Sinking of the Titanic: Topics in Chronicling America
On April 15, 1912, over 1,300 people died in one of the worst maritime disasters in history. This guide provides information on researching the topic of the "sinking of the Titanic" in the Chronicling America digital collection of historic newspapers.
Chronicling America is a searchable digital collection of historic newspaper pages from 1789-1963 sponsored jointly by the National Endowment for the Humanities and the Library of Congress.
Included in the website is the Directory of US Newspapers in American Libraries, a searchable index to newspapers published in the United States since 1690, which helps researchers identify what titles exist for a specific place and time, and how to access them.
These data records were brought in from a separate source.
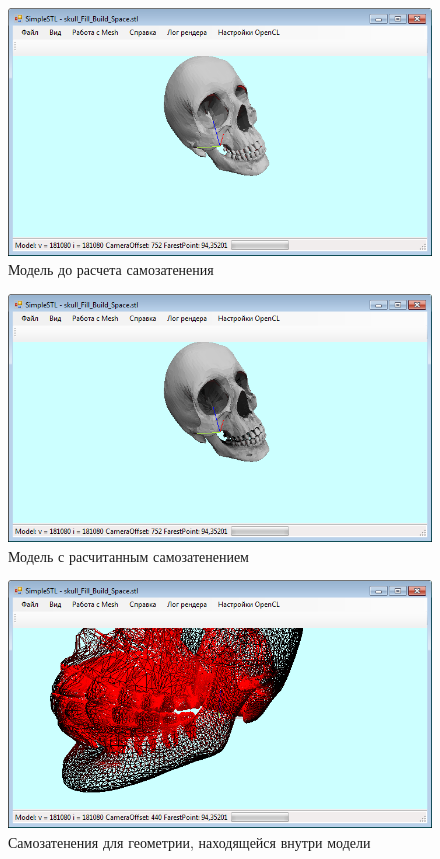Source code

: \begin{figure}
	\center
	\includegraphics[width=1\textwidth]{scull2}
	\caption{Модель до расчета самозатенения}\label{scull2}
\end{figure}
\begin{figure}
	\center
	\includegraphics[width=1\textwidth]{scull1}
	\caption{Модель с расчитанным самозатенением}\label{scull1}
\end{figure}
\begin{figure}
	\center
	\includegraphics[width=1\textwidth]{scull3}
	\caption{Самозатенения для геометрии, находящейся внутри модели}\label{scull3}
\end{figure}
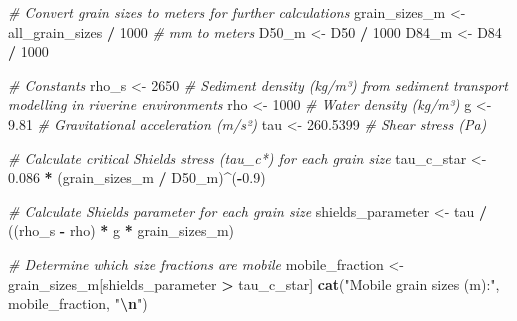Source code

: \documentclass[
]{article}
\newenvironment{Shaded}{\begin{snugshade}}{\end{snugshade}}
\newcommand{\CommentTok}[1]{\textcolor[rgb]{0.56,0.35,0.01}{\textit{#1}}}
\newcommand{\DecValTok}[1]{\textcolor[rgb]{0.00,0.00,0.81}{#1}}
\newcommand{\FloatTok}[1]{\textcolor[rgb]{0.00,0.00,0.81}{#1}}
\newcommand{\FunctionTok}[1]{\textcolor[rgb]{0.13,0.29,0.53}{\textbf{#1}}}
\newcommand{\NormalTok}[1]{#1}
\newcommand{\OtherTok}[1]{\textcolor[rgb]{0.56,0.35,0.01}{#1}}
\newcommand{\SpecialCharTok}[1]{\textcolor[rgb]{0.81,0.36,0.00}{\textbf{#1}}}
\newcommand{\StringTok}[1]{\textcolor[rgb]{0.31,0.60,0.02}{#1}}
\begin{document}
\begin{Shaded}
\begin{Highlighting}[]
\CommentTok{\# Convert grain sizes to meters for further calculations}
\NormalTok{grain\_sizes\_m }\OtherTok{\textless{}{-}}\NormalTok{ all\_grain\_sizes }\SpecialCharTok{/} \DecValTok{1000}  \CommentTok{\# mm to meters}
\NormalTok{D50\_m }\OtherTok{\textless{}{-}}\NormalTok{ D50 }\SpecialCharTok{/} \DecValTok{1000}
\NormalTok{D84\_m }\OtherTok{\textless{}{-}}\NormalTok{ D84 }\SpecialCharTok{/} \DecValTok{1000}

\CommentTok{\# Constants}
\NormalTok{rho\_s }\OtherTok{\textless{}{-}} \DecValTok{2650}  \CommentTok{\# Sediment density (kg/m³) from sediment transport modelling in riverine environments}
\NormalTok{rho }\OtherTok{\textless{}{-}} \DecValTok{1000}    \CommentTok{\# Water density (kg/m³)}
\NormalTok{g }\OtherTok{\textless{}{-}} \FloatTok{9.81}      \CommentTok{\# Gravitational acceleration (m/s²)}
\NormalTok{tau }\OtherTok{\textless{}{-}} \FloatTok{260.5399}  \CommentTok{\# Shear stress (Pa)}

\CommentTok{\# Calculate critical Shields stress (tau\_c*) for each grain size}
\NormalTok{tau\_c\_star }\OtherTok{\textless{}{-}} \FloatTok{0.086} \SpecialCharTok{*}\NormalTok{ (grain\_sizes\_m }\SpecialCharTok{/}\NormalTok{ D50\_m)}\SpecialCharTok{\^{}}\NormalTok{(}\SpecialCharTok{{-}}\FloatTok{0.9}\NormalTok{)}

\CommentTok{\# Calculate Shields parameter for each grain size}
\NormalTok{shields\_parameter }\OtherTok{\textless{}{-}}\NormalTok{ tau }\SpecialCharTok{/}\NormalTok{ ((rho\_s }\SpecialCharTok{{-}}\NormalTok{ rho) }\SpecialCharTok{*}\NormalTok{ g }\SpecialCharTok{*}\NormalTok{ grain\_sizes\_m)}

\CommentTok{\# Determine which size fractions are mobile}
\NormalTok{mobile\_fraction }\OtherTok{\textless{}{-}}\NormalTok{ grain\_sizes\_m[shields\_parameter }\SpecialCharTok{\textgreater{}}\NormalTok{ tau\_c\_star]}
\FunctionTok{cat}\NormalTok{(}\StringTok{"Mobile grain sizes (m):"}\NormalTok{, mobile\_fraction, }\StringTok{"}\SpecialCharTok{\textbackslash{}n}\StringTok{"}\NormalTok{)}
\end{Highlighting}
\end{Shaded}
\end{document}
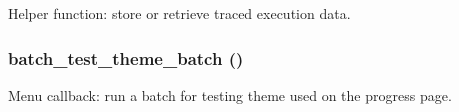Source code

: \label{batch__test_8module_a94b2eb54ae9fc920654ceee3aa29786f}
Helper function: store or retrieve traced execution data. \hypertarget{batch__test_8module_ac3c6c00cf4a9425c1156a58d8a62b74e}{
\subsubsection[{batch\_\-test\_\-theme\_\-batch}]{\setlength{\rightskip}{0pt plus 5cm}batch\_\-test\_\-theme\_\-batch ()}}
\label{batch__test_8module_ac3c6c00cf4a9425c1156a58d8a62b74e}
Menu callback: run a batch for testing theme used on the progress page.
Lulled into a false sense of security, Titanic passengers continue their lively parties and return to their beds after an iceberg deals a fatal blow to the "unsinkable" ship. Hours later, panic rushes through the more than 2,000 passengers as the ship begins sinking and the few life boats fill. More than 1,300 people die from drowning and freezing in the early hours of April 15th, 1912, in one of the worst maritime disasters in history. Read more about it!
The information in this guide focuses on primary source materials found in the digitized historic newspapers from the digital collection Chronicling America.
The timeline below highlights important dates related to this topic and a section of this guide provides some suggested search strategies for further research in the collection.
April 14, 1912
The Titanic hits an iceberg. The following morning, newspapers offer conflicting reports.
April 16, 1912
News reports confirm that the Titanic has sunk and that over 1,300 people are missing.
April 17, 1912
All Titanic survivors are aboard the RMS Carpathia, headed for New York.
April 19, 1912
The U.S. Senate opens an inquiry into the disaster.